## [WORK TO COMPLETE]
Every record below must be returned word for word, with the pictures left out.

■ ■ ■ ■ ■

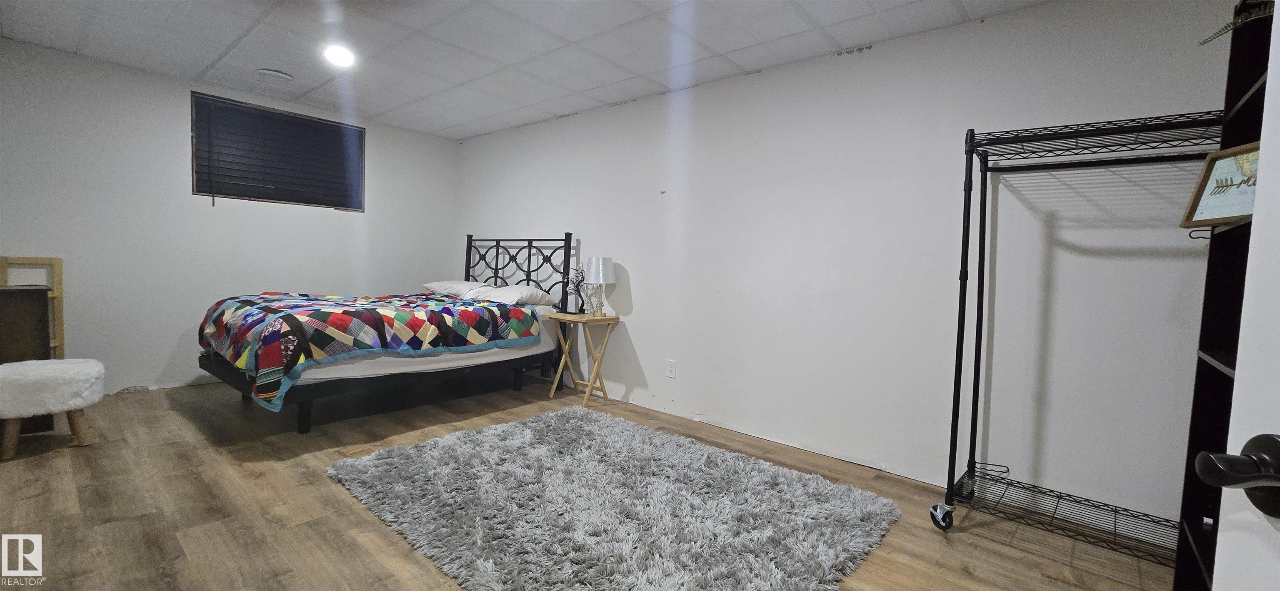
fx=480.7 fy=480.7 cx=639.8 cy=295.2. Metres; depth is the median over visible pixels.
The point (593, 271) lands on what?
table lamp
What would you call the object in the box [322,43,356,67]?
ceiling light
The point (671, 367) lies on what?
wall socket
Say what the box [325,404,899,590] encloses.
shag rug
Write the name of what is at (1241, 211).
framed picture
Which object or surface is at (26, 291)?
dark cabinet
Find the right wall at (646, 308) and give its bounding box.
[452,0,1245,537]
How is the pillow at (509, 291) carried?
on the bed
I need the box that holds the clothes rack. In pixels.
[930,112,1226,567]
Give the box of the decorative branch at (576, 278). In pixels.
[565,265,587,311]
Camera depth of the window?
4.26 m
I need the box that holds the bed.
[193,231,575,434]
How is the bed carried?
on the floor
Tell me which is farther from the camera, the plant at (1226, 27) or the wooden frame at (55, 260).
the wooden frame at (55, 260)
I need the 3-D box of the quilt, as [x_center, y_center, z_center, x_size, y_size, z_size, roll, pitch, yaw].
[-2.019,0.275,3.690,1.731,0.511,1.900,5,4,40]
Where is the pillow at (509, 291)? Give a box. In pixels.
[465,284,559,307]
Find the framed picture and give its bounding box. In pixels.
[1176,141,1260,227]
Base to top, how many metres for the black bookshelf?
2.017 m
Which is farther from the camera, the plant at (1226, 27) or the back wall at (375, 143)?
the back wall at (375, 143)
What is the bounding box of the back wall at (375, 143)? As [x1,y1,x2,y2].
[0,32,460,399]
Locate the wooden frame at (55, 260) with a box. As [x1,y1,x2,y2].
[0,255,64,360]
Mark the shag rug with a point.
(614, 435)
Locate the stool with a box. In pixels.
[0,357,105,461]
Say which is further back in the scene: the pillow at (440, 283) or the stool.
the pillow at (440, 283)
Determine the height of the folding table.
0.691 m
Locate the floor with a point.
(206, 497)
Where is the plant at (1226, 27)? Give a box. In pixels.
[1200,0,1275,44]
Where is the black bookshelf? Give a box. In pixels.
[1169,0,1276,590]
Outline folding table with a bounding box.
[545,311,620,406]
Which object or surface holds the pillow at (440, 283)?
on the bed
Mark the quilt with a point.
(415, 328)
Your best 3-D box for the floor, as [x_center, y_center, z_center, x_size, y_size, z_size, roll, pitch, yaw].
[-0.938,1.009,2.129,6.666,0.100,4.329,5,4,40]
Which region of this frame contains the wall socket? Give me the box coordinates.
[665,359,677,378]
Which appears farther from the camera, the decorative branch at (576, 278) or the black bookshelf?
the decorative branch at (576, 278)
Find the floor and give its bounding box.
[0,374,1184,590]
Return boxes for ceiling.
[0,0,1182,138]
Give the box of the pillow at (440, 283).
[422,280,491,298]
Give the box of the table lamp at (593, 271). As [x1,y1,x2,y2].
[582,256,615,315]
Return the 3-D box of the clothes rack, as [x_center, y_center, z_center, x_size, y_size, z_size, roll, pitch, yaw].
[1.825,0.192,1.882,1.045,1.782,0.539,5,4,40]
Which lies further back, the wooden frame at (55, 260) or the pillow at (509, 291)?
the pillow at (509, 291)
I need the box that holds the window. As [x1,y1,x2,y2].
[191,91,364,210]
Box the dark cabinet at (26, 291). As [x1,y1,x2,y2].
[0,282,52,437]
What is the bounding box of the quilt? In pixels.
[195,289,539,411]
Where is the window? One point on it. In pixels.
(280, 114)

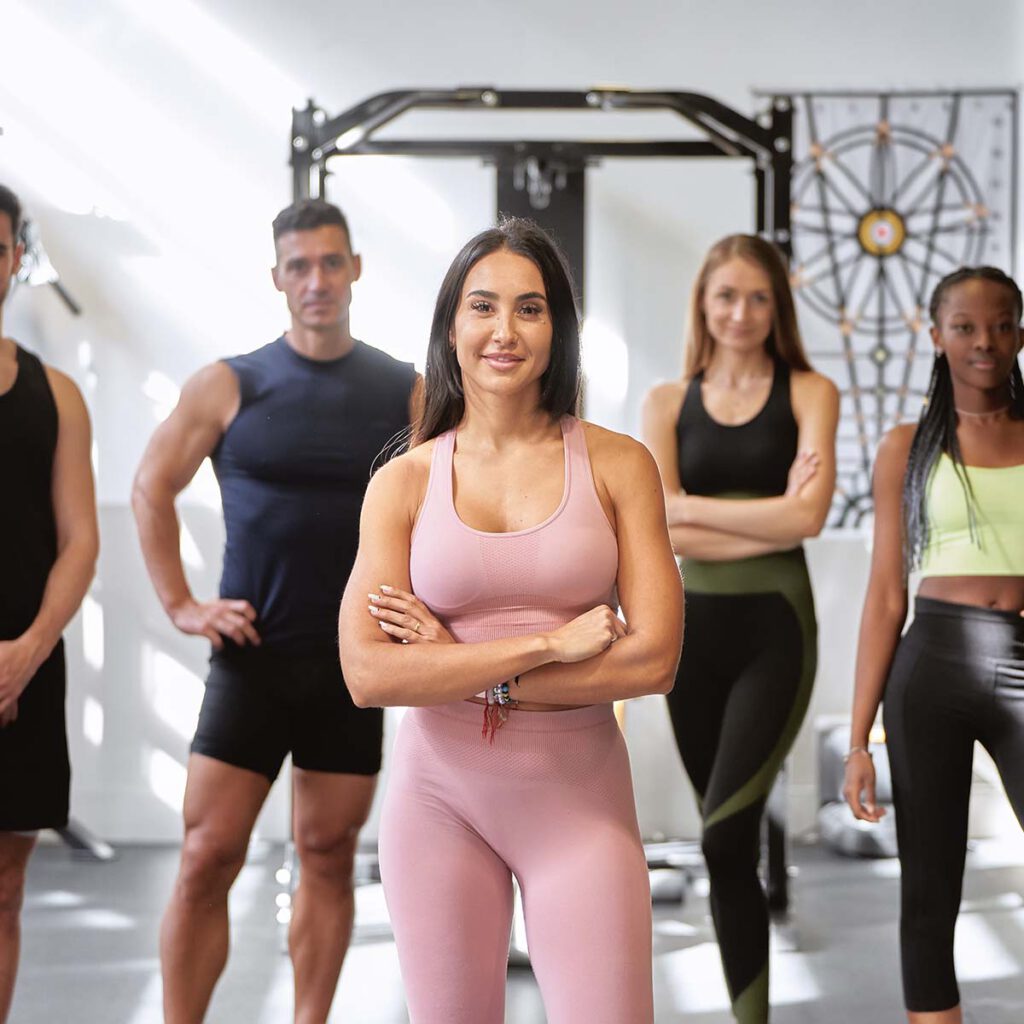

■ ■ ■ ■ ■

## [EXERCISE RESULT]
fx=480.7 fy=480.7 cx=639.8 cy=295.2. Metres; depth is the median over visible pixels.
The point (593, 271) lands on what?
table lamp
What would you call the object in the box [322,43,356,67]?
ceiling light
The point (671, 367) lies on what?
wall socket
Say what the box [325,404,899,590] encloses.
shag rug
Write the name of what is at (1241, 211).
framed picture
Which object or surface is at (26, 291)?
dark cabinet
Find the right wall at (646, 308) and give its bounding box.
[452,0,1245,537]
How is the pillow at (509, 291) carried?
on the bed
I need the box that holds the clothes rack. In pixels.
[930,112,1226,567]
Give the box of the decorative branch at (576, 278). In pixels.
[565,265,587,311]
Camera depth of the window?
4.26 m
I need the box that holds the bed.
[193,231,575,434]
How is the bed carried?
on the floor
Tell me which is farther from the camera, the plant at (1226, 27) or the wooden frame at (55, 260).
the wooden frame at (55, 260)
I need the 3-D box of the quilt, as [x_center, y_center, z_center, x_size, y_size, z_size, roll, pitch, yaw].
[-2.019,0.275,3.690,1.731,0.511,1.900,5,4,40]
Where is the pillow at (509, 291)? Give a box. In pixels.
[465,284,559,307]
Find the framed picture and give its bounding box. In pixels.
[1176,141,1260,227]
Base to top, how many metres for the black bookshelf?
2.017 m
Which is farther from the camera, the plant at (1226, 27) or the back wall at (375, 143)?
the back wall at (375, 143)
What is the bounding box of the back wall at (375, 143)? As [x1,y1,x2,y2].
[0,32,460,399]
Locate the wooden frame at (55, 260) with a box. As [x1,y1,x2,y2].
[0,255,64,360]
Mark the shag rug with a point.
(614, 435)
Locate the stool with a box. In pixels.
[0,357,105,461]
Say which is further back in the scene: the pillow at (440, 283) or the stool.
the pillow at (440, 283)
Determine the height of the folding table.
0.691 m
Locate the floor with a point.
(206, 497)
Where is the plant at (1226, 27)? Give a box. In pixels.
[1200,0,1275,44]
Where is the black bookshelf? Give a box. In pixels.
[1169,0,1276,590]
Outline folding table with a bounding box.
[545,311,620,406]
Which object or surface holds the pillow at (440, 283)?
on the bed
Mark the quilt with a point.
(415, 328)
Your best 3-D box for the floor, as [x_center, y_center, z_center, x_size, y_size, z_size, roll, pitch, yaw].
[-0.938,1.009,2.129,6.666,0.100,4.329,5,4,40]
Which region of this frame contains the wall socket? Give me the box coordinates.
[665,359,677,378]
Which appears farther from the camera, the decorative branch at (576, 278) or the black bookshelf?
the decorative branch at (576, 278)
Find the floor and give its bounding box.
[0,374,1184,590]
Return boxes for ceiling.
[0,0,1182,138]
Give the box of the pillow at (440, 283).
[422,280,491,298]
Give the box of the table lamp at (593, 271). As [x1,y1,x2,y2].
[582,256,615,315]
Return the 3-D box of the clothes rack, as [x_center, y_center, z_center, x_size, y_size, z_size, roll, pitch, yaw].
[1.825,0.192,1.882,1.045,1.782,0.539,5,4,40]
Which lies further back, the wooden frame at (55, 260) or the pillow at (509, 291)?
the pillow at (509, 291)
I need the box that holds the window. As [x1,y1,x2,y2].
[191,91,364,210]
Box the dark cabinet at (26, 291). As [x1,y1,x2,y2].
[0,282,52,437]
What is the bounding box of the quilt? In pixels.
[195,289,539,411]
Where is the window? One point on it. In pixels.
(280, 114)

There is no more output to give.